***** DATA FOR REVIEW

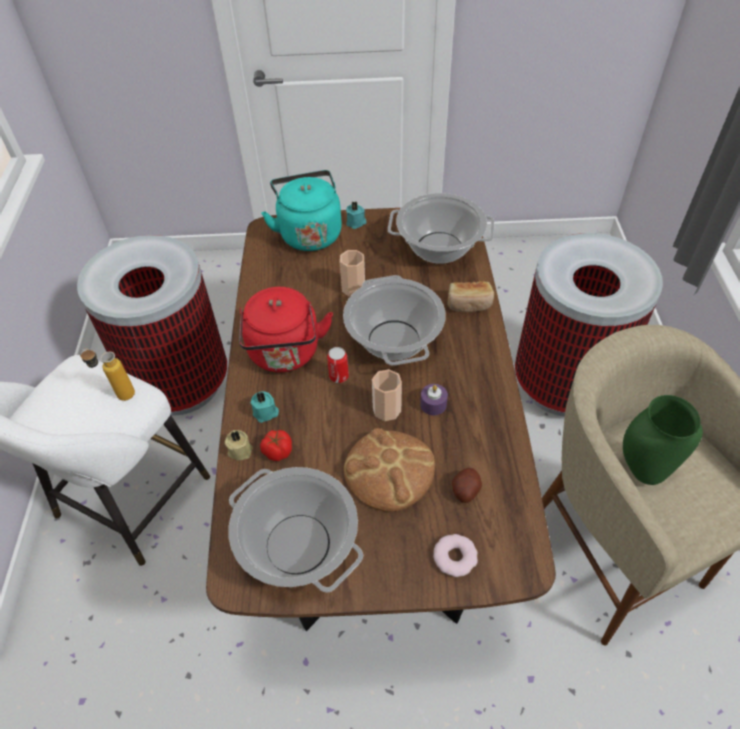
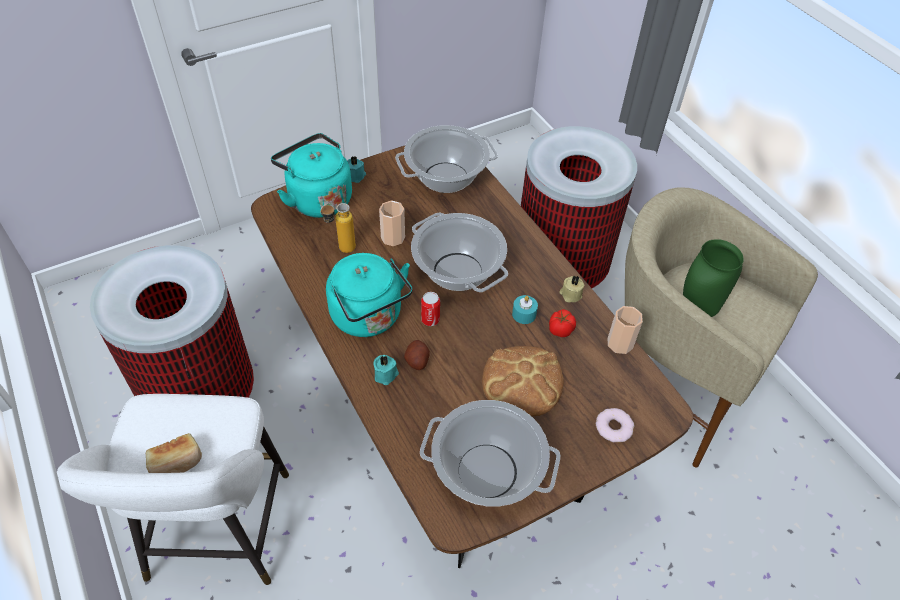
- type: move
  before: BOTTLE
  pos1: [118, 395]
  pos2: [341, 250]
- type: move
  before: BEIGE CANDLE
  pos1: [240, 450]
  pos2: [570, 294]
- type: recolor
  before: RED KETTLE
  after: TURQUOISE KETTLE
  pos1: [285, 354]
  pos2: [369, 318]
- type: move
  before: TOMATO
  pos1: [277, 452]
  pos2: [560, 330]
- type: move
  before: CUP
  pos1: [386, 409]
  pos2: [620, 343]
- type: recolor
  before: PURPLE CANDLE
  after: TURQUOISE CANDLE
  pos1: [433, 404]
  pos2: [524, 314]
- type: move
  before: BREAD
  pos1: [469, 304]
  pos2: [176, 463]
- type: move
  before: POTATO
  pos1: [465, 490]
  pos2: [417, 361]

**********

WHAT YOU WILL DO
The material above holds pictures; copy everything else in it exactly.

RESULT OF THE EXERCISE
- type: move
  before: BOTTLE
  pos1: [118, 395]
  pos2: [341, 250]
- type: move
  before: BEIGE CANDLE
  pos1: [240, 450]
  pos2: [570, 294]
- type: recolor
  before: RED KETTLE
  after: TURQUOISE KETTLE
  pos1: [285, 354]
  pos2: [369, 318]
- type: move
  before: TOMATO
  pos1: [277, 452]
  pos2: [560, 330]
- type: move
  before: CUP
  pos1: [386, 409]
  pos2: [620, 343]
- type: recolor
  before: PURPLE CANDLE
  after: TURQUOISE CANDLE
  pos1: [433, 404]
  pos2: [524, 314]
- type: move
  before: BREAD
  pos1: [469, 304]
  pos2: [176, 463]
- type: move
  before: POTATO
  pos1: [465, 490]
  pos2: [417, 361]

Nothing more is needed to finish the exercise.